━━━ GIVEN RECORDS ━━━
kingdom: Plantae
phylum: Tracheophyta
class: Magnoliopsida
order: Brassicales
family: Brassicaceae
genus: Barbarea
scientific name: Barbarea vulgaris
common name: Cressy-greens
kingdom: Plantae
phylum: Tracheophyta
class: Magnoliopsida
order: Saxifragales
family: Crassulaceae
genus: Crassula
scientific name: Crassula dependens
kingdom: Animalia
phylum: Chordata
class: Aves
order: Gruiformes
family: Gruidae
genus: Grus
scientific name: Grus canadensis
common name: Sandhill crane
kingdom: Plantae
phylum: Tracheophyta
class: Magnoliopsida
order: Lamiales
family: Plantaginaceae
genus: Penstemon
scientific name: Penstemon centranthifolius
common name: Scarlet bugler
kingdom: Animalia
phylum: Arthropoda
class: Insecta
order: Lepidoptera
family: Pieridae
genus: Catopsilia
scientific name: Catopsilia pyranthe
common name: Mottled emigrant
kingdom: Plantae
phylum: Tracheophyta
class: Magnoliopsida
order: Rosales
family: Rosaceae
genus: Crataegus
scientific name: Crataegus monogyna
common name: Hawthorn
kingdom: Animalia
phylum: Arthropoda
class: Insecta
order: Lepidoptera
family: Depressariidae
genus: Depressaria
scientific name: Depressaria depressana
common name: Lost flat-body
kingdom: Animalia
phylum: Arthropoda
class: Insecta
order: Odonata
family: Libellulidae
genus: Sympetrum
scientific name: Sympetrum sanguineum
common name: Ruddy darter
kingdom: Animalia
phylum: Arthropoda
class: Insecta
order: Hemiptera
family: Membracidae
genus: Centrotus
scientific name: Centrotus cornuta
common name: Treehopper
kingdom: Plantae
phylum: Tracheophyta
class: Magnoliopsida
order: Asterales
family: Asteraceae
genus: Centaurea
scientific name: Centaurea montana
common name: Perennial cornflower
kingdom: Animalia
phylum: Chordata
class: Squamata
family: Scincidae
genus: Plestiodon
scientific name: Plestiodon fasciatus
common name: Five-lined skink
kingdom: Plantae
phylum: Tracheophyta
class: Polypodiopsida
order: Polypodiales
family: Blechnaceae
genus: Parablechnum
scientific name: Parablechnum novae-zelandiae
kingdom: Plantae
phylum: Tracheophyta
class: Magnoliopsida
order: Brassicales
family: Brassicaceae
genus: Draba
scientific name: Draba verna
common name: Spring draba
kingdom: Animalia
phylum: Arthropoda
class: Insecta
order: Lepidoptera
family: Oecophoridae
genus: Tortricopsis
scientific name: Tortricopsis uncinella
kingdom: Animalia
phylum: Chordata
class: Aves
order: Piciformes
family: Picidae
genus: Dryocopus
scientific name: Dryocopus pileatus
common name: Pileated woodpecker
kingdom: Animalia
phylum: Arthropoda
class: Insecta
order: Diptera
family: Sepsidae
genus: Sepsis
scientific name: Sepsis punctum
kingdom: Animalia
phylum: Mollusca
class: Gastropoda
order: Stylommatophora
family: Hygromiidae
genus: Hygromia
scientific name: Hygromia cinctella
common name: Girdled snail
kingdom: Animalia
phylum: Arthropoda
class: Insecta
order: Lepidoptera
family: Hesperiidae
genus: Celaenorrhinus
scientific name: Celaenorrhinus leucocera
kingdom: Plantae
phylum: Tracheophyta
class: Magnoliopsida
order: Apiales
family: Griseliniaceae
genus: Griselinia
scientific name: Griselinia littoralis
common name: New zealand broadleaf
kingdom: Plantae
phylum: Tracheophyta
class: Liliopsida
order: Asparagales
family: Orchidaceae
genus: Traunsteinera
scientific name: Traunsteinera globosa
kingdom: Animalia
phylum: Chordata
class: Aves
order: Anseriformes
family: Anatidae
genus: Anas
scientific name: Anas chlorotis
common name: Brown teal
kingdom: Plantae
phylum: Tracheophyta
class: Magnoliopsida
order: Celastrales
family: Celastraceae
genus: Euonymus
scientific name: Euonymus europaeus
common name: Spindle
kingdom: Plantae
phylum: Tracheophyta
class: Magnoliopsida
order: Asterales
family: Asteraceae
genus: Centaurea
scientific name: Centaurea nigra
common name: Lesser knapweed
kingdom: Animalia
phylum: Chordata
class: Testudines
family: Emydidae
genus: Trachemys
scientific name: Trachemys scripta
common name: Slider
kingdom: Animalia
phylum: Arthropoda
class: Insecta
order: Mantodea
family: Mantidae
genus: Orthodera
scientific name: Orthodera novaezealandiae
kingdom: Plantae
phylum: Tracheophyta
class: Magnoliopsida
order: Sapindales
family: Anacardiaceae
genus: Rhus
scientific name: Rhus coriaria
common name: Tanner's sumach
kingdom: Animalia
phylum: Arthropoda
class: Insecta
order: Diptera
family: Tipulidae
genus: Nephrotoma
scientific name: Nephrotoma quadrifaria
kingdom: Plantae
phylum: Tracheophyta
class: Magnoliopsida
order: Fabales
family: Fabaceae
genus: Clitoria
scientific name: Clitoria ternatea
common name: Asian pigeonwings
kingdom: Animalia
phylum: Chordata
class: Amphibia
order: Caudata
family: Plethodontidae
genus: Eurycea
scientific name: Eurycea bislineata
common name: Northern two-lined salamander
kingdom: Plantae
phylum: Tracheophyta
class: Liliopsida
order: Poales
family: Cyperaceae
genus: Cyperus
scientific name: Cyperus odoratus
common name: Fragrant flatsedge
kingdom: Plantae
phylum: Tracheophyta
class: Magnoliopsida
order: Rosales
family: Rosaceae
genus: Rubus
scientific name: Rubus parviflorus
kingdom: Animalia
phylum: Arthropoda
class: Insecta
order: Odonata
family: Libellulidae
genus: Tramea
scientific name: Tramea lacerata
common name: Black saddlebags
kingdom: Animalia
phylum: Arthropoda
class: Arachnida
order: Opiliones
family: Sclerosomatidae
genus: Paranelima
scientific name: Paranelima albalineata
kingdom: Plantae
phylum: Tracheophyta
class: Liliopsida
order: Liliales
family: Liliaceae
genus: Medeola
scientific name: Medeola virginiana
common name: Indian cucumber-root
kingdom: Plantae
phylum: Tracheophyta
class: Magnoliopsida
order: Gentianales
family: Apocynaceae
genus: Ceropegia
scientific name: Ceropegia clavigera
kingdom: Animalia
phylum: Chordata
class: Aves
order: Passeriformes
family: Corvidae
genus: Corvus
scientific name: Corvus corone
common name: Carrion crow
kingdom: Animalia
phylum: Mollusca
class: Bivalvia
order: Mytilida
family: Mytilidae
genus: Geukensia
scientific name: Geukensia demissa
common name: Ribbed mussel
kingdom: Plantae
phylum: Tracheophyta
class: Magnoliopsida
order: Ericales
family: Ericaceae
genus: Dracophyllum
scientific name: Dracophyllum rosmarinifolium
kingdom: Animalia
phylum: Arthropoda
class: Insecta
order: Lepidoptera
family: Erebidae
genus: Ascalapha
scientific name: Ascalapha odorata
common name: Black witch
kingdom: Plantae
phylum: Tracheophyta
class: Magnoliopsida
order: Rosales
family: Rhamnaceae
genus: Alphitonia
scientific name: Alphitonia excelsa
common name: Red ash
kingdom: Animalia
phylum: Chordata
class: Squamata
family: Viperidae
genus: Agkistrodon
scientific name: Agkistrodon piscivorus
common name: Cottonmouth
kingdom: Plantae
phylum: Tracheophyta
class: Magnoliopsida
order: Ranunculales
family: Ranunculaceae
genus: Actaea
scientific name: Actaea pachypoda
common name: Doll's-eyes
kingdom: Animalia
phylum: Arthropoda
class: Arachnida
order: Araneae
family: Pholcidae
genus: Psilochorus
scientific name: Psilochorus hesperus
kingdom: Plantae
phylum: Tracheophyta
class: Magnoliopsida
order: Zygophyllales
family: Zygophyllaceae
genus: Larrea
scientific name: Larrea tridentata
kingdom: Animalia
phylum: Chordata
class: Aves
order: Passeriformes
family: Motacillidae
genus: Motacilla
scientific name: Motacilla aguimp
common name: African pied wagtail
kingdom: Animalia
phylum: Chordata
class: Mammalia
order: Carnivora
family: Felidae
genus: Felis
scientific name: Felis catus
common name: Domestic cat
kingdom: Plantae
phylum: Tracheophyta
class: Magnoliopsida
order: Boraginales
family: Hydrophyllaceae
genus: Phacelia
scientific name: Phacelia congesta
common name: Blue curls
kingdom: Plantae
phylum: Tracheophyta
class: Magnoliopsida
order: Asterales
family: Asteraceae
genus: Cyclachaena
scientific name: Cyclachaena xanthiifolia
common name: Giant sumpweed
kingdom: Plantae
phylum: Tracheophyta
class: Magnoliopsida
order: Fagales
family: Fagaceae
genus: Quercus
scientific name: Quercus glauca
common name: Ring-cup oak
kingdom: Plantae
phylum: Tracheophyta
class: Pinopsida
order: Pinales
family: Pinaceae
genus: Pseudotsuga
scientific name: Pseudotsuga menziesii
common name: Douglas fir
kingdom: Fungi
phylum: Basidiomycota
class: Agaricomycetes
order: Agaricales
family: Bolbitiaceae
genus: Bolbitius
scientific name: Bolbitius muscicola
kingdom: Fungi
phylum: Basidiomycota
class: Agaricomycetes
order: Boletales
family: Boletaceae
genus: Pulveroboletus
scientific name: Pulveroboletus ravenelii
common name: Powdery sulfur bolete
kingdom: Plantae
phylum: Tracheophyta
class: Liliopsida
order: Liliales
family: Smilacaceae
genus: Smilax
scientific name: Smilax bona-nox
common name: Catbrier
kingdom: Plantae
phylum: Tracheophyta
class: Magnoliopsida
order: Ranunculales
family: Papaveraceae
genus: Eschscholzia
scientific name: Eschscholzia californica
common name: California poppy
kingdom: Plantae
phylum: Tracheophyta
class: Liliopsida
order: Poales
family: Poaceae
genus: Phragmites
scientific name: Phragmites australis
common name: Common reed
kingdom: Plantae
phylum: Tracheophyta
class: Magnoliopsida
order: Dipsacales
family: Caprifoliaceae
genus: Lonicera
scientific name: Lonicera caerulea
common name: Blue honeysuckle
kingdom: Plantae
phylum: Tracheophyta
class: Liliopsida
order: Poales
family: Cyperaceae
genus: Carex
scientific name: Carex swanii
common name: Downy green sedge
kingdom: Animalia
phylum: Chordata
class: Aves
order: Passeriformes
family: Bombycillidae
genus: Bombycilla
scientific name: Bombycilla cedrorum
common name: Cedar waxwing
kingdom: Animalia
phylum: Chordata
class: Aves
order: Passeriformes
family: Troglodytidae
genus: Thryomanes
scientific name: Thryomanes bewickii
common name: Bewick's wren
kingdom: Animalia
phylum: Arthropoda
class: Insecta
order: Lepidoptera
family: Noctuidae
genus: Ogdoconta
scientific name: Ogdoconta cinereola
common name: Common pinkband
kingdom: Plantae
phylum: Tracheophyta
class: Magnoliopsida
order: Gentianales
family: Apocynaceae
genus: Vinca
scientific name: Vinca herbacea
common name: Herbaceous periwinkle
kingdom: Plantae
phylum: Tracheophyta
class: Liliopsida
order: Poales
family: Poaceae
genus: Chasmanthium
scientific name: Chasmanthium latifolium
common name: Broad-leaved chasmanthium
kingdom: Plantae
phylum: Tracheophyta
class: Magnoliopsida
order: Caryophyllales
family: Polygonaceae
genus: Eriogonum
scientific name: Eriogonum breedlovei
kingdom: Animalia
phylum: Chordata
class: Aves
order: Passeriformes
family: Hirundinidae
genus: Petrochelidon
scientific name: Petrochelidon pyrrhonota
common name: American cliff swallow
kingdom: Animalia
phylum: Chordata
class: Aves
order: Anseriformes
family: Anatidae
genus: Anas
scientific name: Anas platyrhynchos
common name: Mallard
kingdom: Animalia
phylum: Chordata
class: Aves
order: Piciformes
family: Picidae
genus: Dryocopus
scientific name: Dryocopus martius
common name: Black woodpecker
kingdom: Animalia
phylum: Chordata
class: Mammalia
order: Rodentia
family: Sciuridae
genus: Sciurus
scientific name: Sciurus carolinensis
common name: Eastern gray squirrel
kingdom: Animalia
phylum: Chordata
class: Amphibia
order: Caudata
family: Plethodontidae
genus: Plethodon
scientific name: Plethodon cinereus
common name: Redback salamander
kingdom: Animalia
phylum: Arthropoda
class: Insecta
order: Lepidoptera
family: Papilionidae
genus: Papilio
━━━
EXERCISE: Locate every line in the data above that contains the string "Centaurea", and copy each of those lines in full.

RESPONSE TO THE EXERCISE:
genus: Centaurea
scientific name: Centaurea montana
genus: Centaurea
scientific name: Centaurea nigra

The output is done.